# START OF Records for the exercise
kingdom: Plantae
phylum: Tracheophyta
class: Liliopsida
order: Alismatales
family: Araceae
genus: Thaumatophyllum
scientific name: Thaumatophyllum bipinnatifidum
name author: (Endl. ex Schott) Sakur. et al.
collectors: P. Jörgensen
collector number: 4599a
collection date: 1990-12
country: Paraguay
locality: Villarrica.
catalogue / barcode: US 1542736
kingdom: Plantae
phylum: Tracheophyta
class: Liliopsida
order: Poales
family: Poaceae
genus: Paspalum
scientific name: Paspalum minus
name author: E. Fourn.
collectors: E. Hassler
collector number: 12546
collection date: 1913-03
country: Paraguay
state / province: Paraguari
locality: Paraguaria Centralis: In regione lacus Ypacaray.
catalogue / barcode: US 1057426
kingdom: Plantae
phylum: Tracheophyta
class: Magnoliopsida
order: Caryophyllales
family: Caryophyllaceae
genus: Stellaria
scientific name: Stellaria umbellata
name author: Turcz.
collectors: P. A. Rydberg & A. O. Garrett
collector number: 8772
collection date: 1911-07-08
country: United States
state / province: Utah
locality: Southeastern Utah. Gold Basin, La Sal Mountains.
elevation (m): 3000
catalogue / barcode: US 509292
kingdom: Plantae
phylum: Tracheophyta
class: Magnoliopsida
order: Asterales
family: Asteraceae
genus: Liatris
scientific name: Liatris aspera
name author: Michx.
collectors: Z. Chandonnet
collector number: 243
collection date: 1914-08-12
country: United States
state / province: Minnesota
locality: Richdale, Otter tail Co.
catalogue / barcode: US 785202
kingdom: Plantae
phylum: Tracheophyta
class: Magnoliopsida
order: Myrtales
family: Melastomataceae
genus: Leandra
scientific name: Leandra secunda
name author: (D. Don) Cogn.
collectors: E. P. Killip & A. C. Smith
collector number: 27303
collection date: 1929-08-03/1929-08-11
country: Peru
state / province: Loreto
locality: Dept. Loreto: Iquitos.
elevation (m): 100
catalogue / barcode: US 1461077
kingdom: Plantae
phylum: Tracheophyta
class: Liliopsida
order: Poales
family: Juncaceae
# END OF Records for the exercise
Please transcribe every line of the entries above word for word, keeping each field name and value unchanged.

* _The result_
kingdom: Plantae
phylum: Tracheophyta
class: Liliopsida
order: Alismatales
family: Araceae
genus: Thaumatophyllum
scientific name: Thaumatophyllum bipinnatifidum
name author: (Endl. ex Schott) Sakur. et al.
collectors: P. Jörgensen
collector number: 4599a
collection date: 1990-12
country: Paraguay
locality: Villarrica.
catalogue / barcode: US 1542736
kingdom: Plantae
phylum: Tracheophyta
class: Liliopsida
order: Poales
family: Poaceae
genus: Paspalum
scientific name: Paspalum minus
name author: E. Fourn.
collectors: E. Hassler
collector number: 12546
collection date: 1913-03
country: Paraguay
state / province: Paraguari
locality: Paraguaria Centralis: In regione lacus Ypacaray.
catalogue / barcode: US 1057426
kingdom: Plantae
phylum: Tracheophyta
class: Magnoliopsida
order: Caryophyllales
family: Caryophyllaceae
genus: Stellaria
scientific name: Stellaria umbellata
name author: Turcz.
collectors: P. A. Rydberg & A. O. Garrett
collector number: 8772
collection date: 1911-07-08
country: United States
state / province: Utah
locality: Southeastern Utah. Gold Basin, La Sal Mountains.
elevation (m): 3000
catalogue / barcode: US 509292
kingdom: Plantae
phylum: Tracheophyta
class: Magnoliopsida
order: Asterales
family: Asteraceae
genus: Liatris
scientific name: Liatris aspera
name author: Michx.
collectors: Z. Chandonnet
collector number: 243
collection date: 1914-08-12
country: United States
state / province: Minnesota
locality: Richdale, Otter tail Co.
catalogue / barcode: US 785202
kingdom: Plantae
phylum: Tracheophyta
class: Magnoliopsida
order: Myrtales
family: Melastomataceae
genus: Leandra
scientific name: Leandra secunda
name author: (D. Don) Cogn.
collectors: E. P. Killip & A. C. Smith
collector number: 27303
collection date: 1929-08-03/1929-08-11
country: Peru
state / province: Loreto
locality: Dept. Loreto: Iquitos.
elevation (m): 100
catalogue / barcode: US 1461077
kingdom: Plantae
phylum: Tracheophyta
class: Liliopsida
order: Poales
family: Juncaceae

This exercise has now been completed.